The morning dawned clear and beautiful—a perfect fall day, and I felt much better as soon as we started hunting. My head cleared, my insides unclenched, and my mind focused on the task at hand. The three of us scoured the mountainside thoroughly with our binoculars and spotters, seeing nothing but a few elk. Some three hours later, Jesse was certain the rams weren’t in this drainage. It was time to go join Trevor and Chad.
The sheep are up there… somewhere.
We left the ATVs where the trail narrowed to a footpath and shouldered our packs for the hike up the next drainage. After about a mile and a half, we found Trevor sitting next to the trail, glued to his spotting scope, which was trained on the opposite ridge. I plopped down beside him and he gestured for me to take a peek. I held my breath as several blocky gray forms came into focus through the glass. Rams!
There were probably a dozen rams in the group, mostly four- to six-year-olds, and we spent the morning enjoying watching them feed, sniff each other, lick rocks, and do other sheepy things. Just before midday, they went into a copse of trees and bedded down.
In the meantime, Jesse and Chad had climbed the slope behind us, where they had a higher vantage and could see a group of four rams a little way past and above the bunch we were watching—and one of them looked big. They were bedded in a rocky, cliffy spot, but Jesse thought we might be able to get to within 300 yards of them, if the wind didn’t change and the other group of rams didn’t blow our stalk.
We discussed the problem at length. Scott studied the grass on top of the ridge through his 15X binocular and determined the wind was blowing left to right up on the ridge. He said that if we stayed to the right of the young rams, we should be able to get around them to where the big ram was without spooking them. But it was a risk.
In the end, Jesse looked at me. “It’s your call,” he said. “That ram is in a tough spot. We can climb the mountain and try it, but there are no guarantees it will work. We might blow it. We can also watch him and wait to see if he moves into a place where it would be easier for us to stalk him.”
I had already made up my mind, and it wasn’t a hard call. There was a big ram up there on the mountain. The stalk might or might not work, but one thing was for sure: I wasn’t going to kill him sitting down here.
“Let’s go,” I said. The midday sun was warm, and I stood up and began stripping off all my outer layers and stuffing them in my pack. Everyone else followed suit.
It wasn’t an overly long climb, but it was straight up, more than a thousand feet of elevation gain, and the altitude made it brutally tough. I followed Jesse, and Scott and Trevor followed me, while Chad stayed at the base of the mountain to watch the proceedings unfold through his spotter; that way, if we spooked the rams, he would be able to see which way they went, and if we were successful, he would come up and join us to help pack out the ram.
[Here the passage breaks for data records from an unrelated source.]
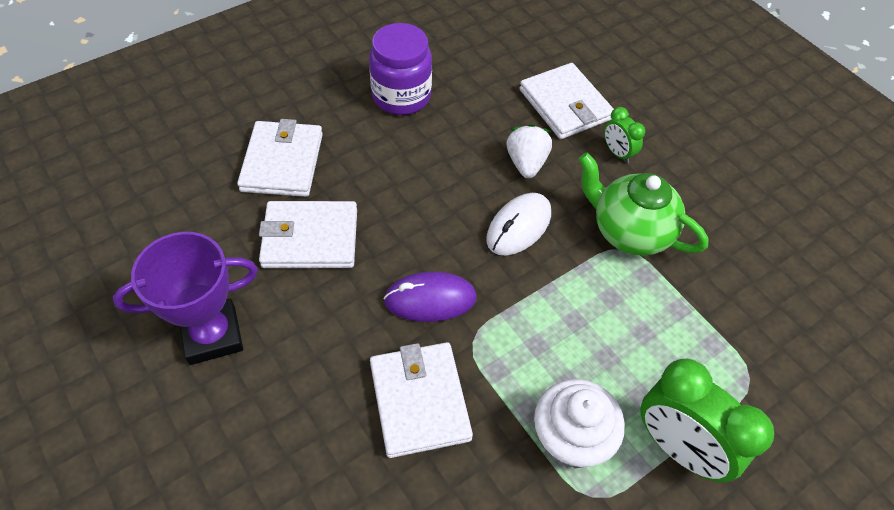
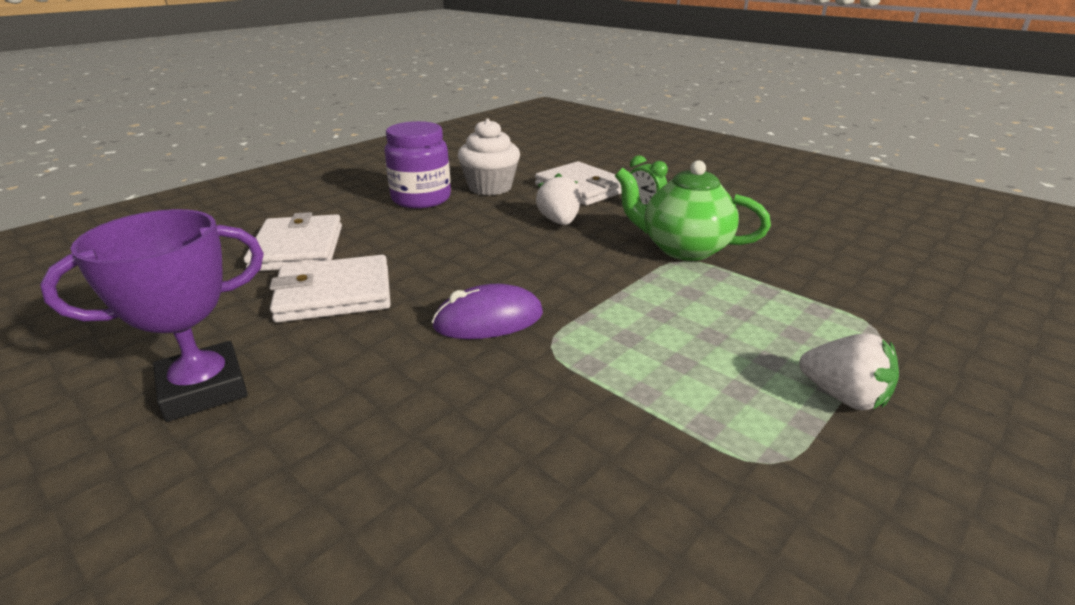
camera: 10 degrees left, 25 degrees down
white wallet [370,342,473,458] -> none
white mouse [486,193,551,256] -> none
white cupcake [534,379,625,469] -> white cupcake moved to [458,118,520,195]
green clock [641,359,774,482] -> white strawberry [799,333,899,410]

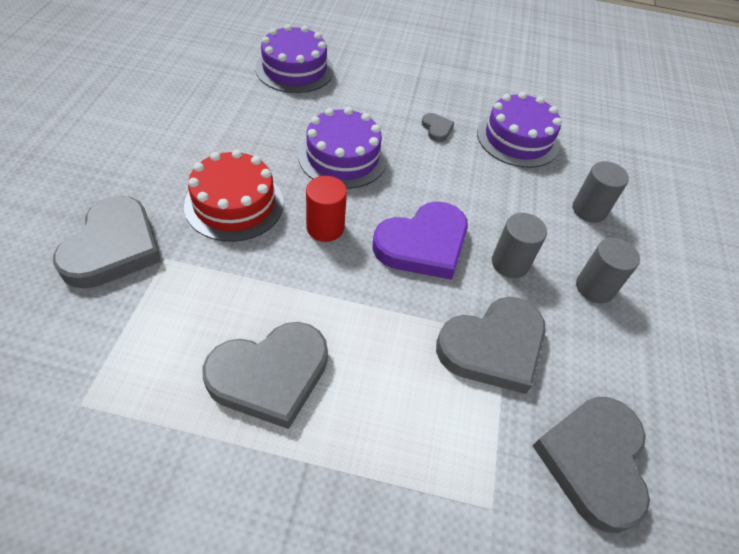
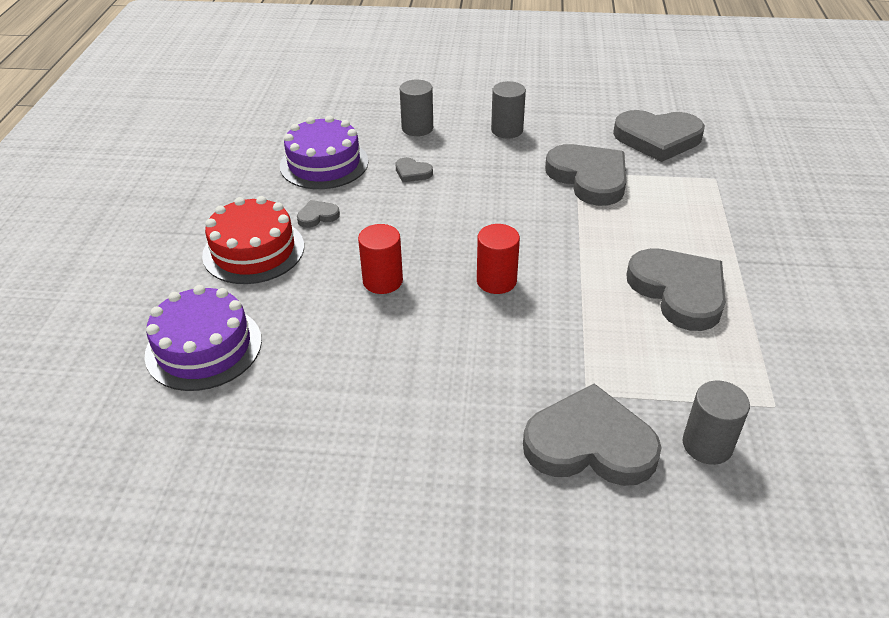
camera: 90 degrees left, 10 degrees down
red cake [184,149,284,242] -> red cake moved to [202,196,304,284]
purple cake [298,107,387,189] -> red cylinder [358,224,403,294]
purple heart [372,201,468,280] -> none
grey cylinder [492,213,547,278] -> grey cylinder moved to [683,380,750,465]
none -> grey heart [395,157,433,182]

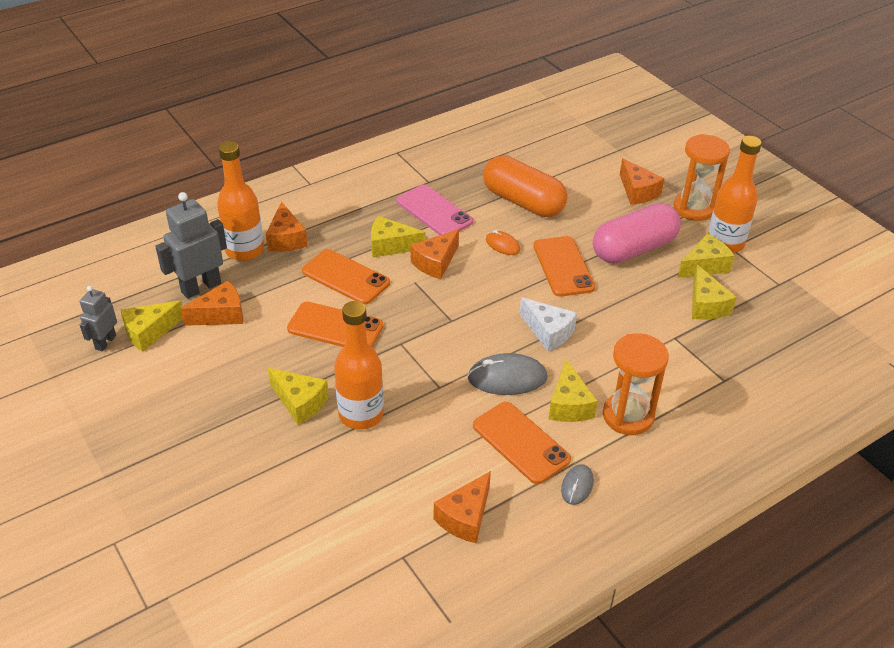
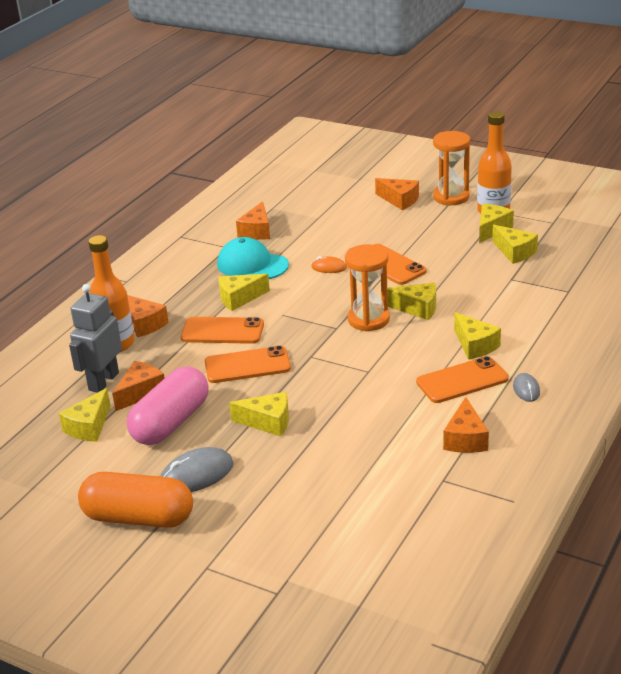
camera: 25 degrees left, 10 degrees down
grey robot [80,286,117,351] -> none
orange bottle [334,301,384,430] -> none
pink phone [396,185,473,235] -> turquoise cap [217,237,289,279]
orange cheese [410,229,459,279] -> orange cheese moved to [236,201,270,240]
grey mouse [467,353,548,395] -> grey mouse moved to [160,447,234,492]
orange phone [473,402,571,484] -> orange phone turned 45 degrees counterclockwise [416,356,509,403]
orange capsule [483,156,567,217] -> orange capsule moved to [78,472,193,528]
white cheese [520,297,577,351] -> yellow cheese [387,283,436,320]
pink capsule [593,203,681,263] -> pink capsule moved to [127,366,209,445]
orange hourglass [603,333,669,435] -> orange hourglass moved to [345,244,390,331]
The first part of the climb involved clambering through thick timber and over deadfalls. My legs felt like someone had hung lead weights on them, and I hauled myself up the slope by grabbing bushes and small saplings. Finally we were above timberline, and a near-vertical slope stretched before us, all rock and loose scree.
Once we got up there, everything started to go wrong. The wind, which had been blowing lightly but steadily left to right as Scott had seen, switched, and with horror, I felt it touch the back of my neck. Shortly afterward, I dislodged a large rock, which bounded down the mountain sounding like a drum solo at a rock concert. We all froze, clinging to the unstable scree. A moment later, I saw a young ram run across the cliff face to our front. I was sure we were busted.
But Jesse kept going, picking his way across the loose rock, and I followed him, taking extra time to place my feet as carefully as I could. A pika scurried in front of me with some plants in its mouth and ducked under a rock. Then I saw Jesse crawl up to a little notch with a rock ledge almost like a windowsill and peer over it with the rangefinding binocular I’d loaned him.
I dropped to my knees, stripped off my pack, unclipped the rifle from it, racked a round into the chamber as quietly as possible, checked the safety, then crawled up behind him, pushing the pack and rifle ahead of me. A huge alpine bowl opened in front of me, studded with enormous boulders.
Sheep guide Jesse Bauer points out the location of the big ram in the alpine basin.
Jesse hand-signaled two-six-zero. I felt a rush of adrenaline; the sheep were in range. I breathed deeply, slowly eased the pack on top of the rock ledge, and shoved the rifle over it.
Then Jesse said, “They’ve winded us; they’re up.”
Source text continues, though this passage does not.